* [Task requirements]:
Down to the last word, output the records below, skipping any images.

Rendered images with source text
^^^^^^^^

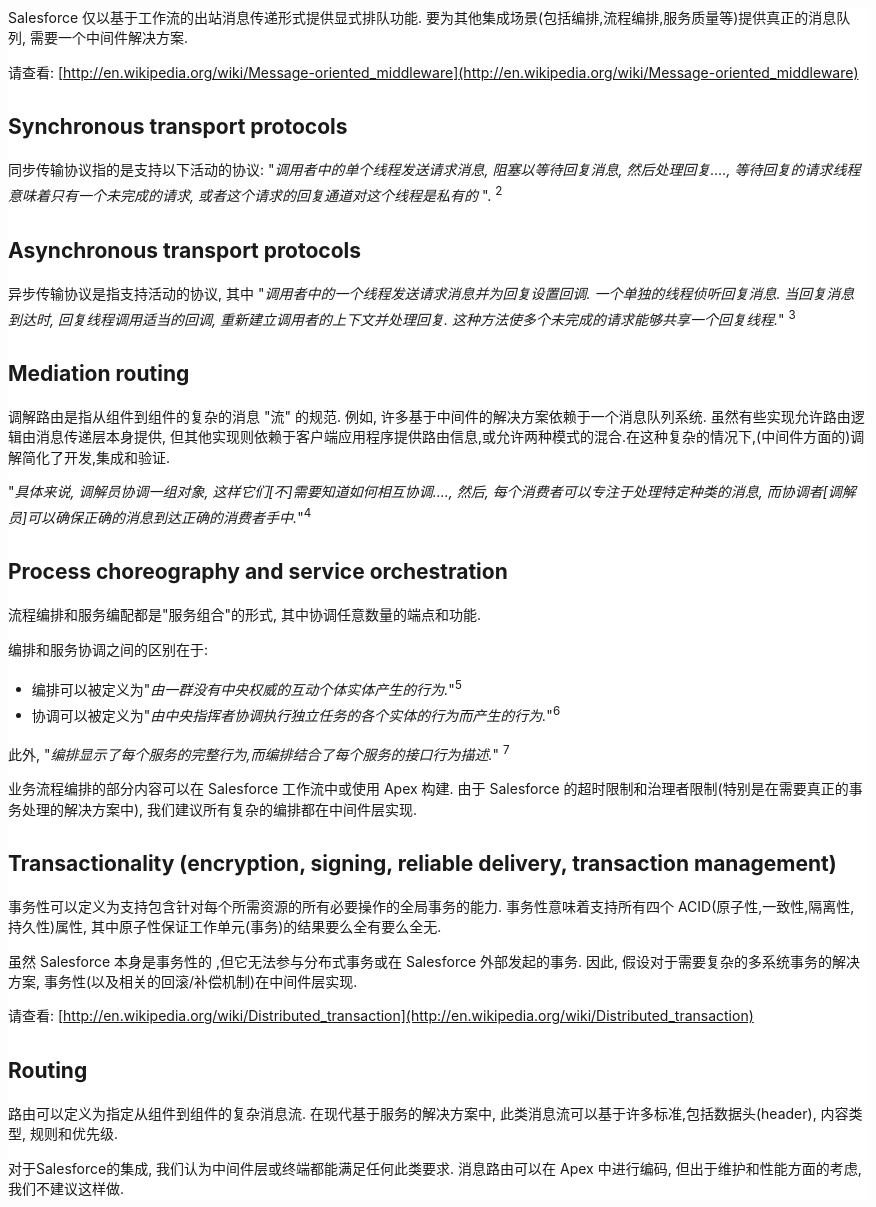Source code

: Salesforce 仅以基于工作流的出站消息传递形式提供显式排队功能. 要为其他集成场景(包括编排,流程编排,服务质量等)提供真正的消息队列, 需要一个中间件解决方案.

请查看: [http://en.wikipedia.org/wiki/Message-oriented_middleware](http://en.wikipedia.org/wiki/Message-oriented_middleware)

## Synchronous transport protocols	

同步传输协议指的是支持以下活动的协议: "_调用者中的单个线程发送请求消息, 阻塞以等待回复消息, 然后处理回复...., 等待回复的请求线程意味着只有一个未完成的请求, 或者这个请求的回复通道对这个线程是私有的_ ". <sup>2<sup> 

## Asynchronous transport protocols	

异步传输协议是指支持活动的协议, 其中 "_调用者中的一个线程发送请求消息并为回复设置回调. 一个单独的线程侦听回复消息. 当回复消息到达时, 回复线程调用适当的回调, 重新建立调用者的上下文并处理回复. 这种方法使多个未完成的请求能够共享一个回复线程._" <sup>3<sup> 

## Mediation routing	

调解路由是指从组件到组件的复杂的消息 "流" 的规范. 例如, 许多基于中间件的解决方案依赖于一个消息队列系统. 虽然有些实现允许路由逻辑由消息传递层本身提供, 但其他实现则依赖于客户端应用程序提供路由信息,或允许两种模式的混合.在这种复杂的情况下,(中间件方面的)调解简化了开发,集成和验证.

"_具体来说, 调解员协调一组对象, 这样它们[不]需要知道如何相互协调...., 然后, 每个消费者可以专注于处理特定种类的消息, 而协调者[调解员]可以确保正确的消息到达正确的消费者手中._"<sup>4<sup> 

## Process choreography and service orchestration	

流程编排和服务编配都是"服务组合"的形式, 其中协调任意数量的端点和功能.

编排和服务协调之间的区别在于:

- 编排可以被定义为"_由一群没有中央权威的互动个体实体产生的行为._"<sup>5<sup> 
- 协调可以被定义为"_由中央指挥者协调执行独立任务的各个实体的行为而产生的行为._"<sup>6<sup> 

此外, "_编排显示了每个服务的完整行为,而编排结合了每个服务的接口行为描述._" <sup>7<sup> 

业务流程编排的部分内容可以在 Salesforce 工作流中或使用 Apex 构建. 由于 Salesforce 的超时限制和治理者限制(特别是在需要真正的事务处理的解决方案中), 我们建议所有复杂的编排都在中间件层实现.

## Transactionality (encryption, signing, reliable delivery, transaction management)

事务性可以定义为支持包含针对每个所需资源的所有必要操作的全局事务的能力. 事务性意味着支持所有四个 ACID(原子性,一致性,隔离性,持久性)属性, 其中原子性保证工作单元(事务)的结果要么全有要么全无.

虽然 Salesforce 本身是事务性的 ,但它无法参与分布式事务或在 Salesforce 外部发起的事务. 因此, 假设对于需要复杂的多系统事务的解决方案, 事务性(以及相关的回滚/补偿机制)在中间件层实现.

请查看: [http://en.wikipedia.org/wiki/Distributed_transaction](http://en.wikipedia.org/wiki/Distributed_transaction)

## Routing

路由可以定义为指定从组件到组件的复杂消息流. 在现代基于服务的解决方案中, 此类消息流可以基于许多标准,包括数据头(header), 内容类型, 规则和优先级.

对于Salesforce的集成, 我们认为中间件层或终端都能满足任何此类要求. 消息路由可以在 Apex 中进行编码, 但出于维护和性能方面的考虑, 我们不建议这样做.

^^^^^^^^

* [Expected answer]:
Source code

: Salesforce 仅以基于工作流的出站消息传递形式提供显式排队功能. 要为其他集成场景(包括编排,流程编排,服务质量等)提供真正的消息队列, 需要一个中间件解决方案.

请查看: [http://en.wikipedia.org/wiki/Message-oriented_middleware](http://en.wikipedia.org/wiki/Message-oriented_middleware)

## Synchronous transport protocols	

同步传输协议指的是支持以下活动的协议: "_调用者中的单个线程发送请求消息, 阻塞以等待回复消息, 然后处理回复...., 等待回复的请求线程意味着只有一个未完成的请求, 或者这个请求的回复通道对这个线程是私有的_ ". <sup>2<sup> 

## Asynchronous transport protocols	

异步传输协议是指支持活动的协议, 其中 "_调用者中的一个线程发送请求消息并为回复设置回调. 一个单独的线程侦听回复消息. 当回复消息到达时, 回复线程调用适当的回调, 重新建立调用者的上下文并处理回复. 这种方法使多个未完成的请求能够共享一个回复线程._" <sup>3<sup> 

## Mediation routing	

调解路由是指从组件到组件的复杂的消息 "流" 的规范. 例如, 许多基于中间件的解决方案依赖于一个消息队列系统. 虽然有些实现允许路由逻辑由消息传递层本身提供, 但其他实现则依赖于客户端应用程序提供路由信息,或允许两种模式的混合.在这种复杂的情况下,(中间件方面的)调解简化了开发,集成和验证.

"_具体来说, 调解员协调一组对象, 这样它们[不]需要知道如何相互协调...., 然后, 每个消费者可以专注于处理特定种类的消息, 而协调者[调解员]可以确保正确的消息到达正确的消费者手中._"<sup>4<sup> 

## Process choreography and service orchestration	

流程编排和服务编配都是"服务组合"的形式, 其中协调任意数量的端点和功能.

编排和服务协调之间的区别在于:

- 编排可以被定义为"_由一群没有中央权威的互动个体实体产生的行为._"<sup>5<sup> 
- 协调可以被定义为"_由中央指挥者协调执行独立任务的各个实体的行为而产生的行为._"<sup>6<sup> 

此外, "_编排显示了每个服务的完整行为,而编排结合了每个服务的接口行为描述._" <sup>7<sup> 

业务流程编排的部分内容可以在 Salesforce 工作流中或使用 Apex 构建. 由于 Salesforce 的超时限制和治理者限制(特别是在需要真正的事务处理的解决方案中), 我们建议所有复杂的编排都在中间件层实现.

## Transactionality (encryption, signing, reliable delivery, transaction management)

事务性可以定义为支持包含针对每个所需资源的所有必要操作的全局事务的能力. 事务性意味着支持所有四个 ACID(原子性,一致性,隔离性,持久性)属性, 其中原子性保证工作单元(事务)的结果要么全有要么全无.

虽然 Salesforce 本身是事务性的 ,但它无法参与分布式事务或在 Salesforce 外部发起的事务. 因此, 假设对于需要复杂的多系统事务的解决方案, 事务性(以及相关的回滚/补偿机制)在中间件层实现.

请查看: [http://en.wikipedia.org/wiki/Distributed_transaction](http://en.wikipedia.org/wiki/Distributed_transaction)

## Routing

路由可以定义为指定从组件到组件的复杂消息流. 在现代基于服务的解决方案中, 此类消息流可以基于许多标准,包括数据头(header), 内容类型, 规则和优先级.

对于Salesforce的集成, 我们认为中间件层或终端都能满足任何此类要求. 消息路由可以在 Apex 中进行编码, 但出于维护和性能方面的考虑, 我们不建议这样做.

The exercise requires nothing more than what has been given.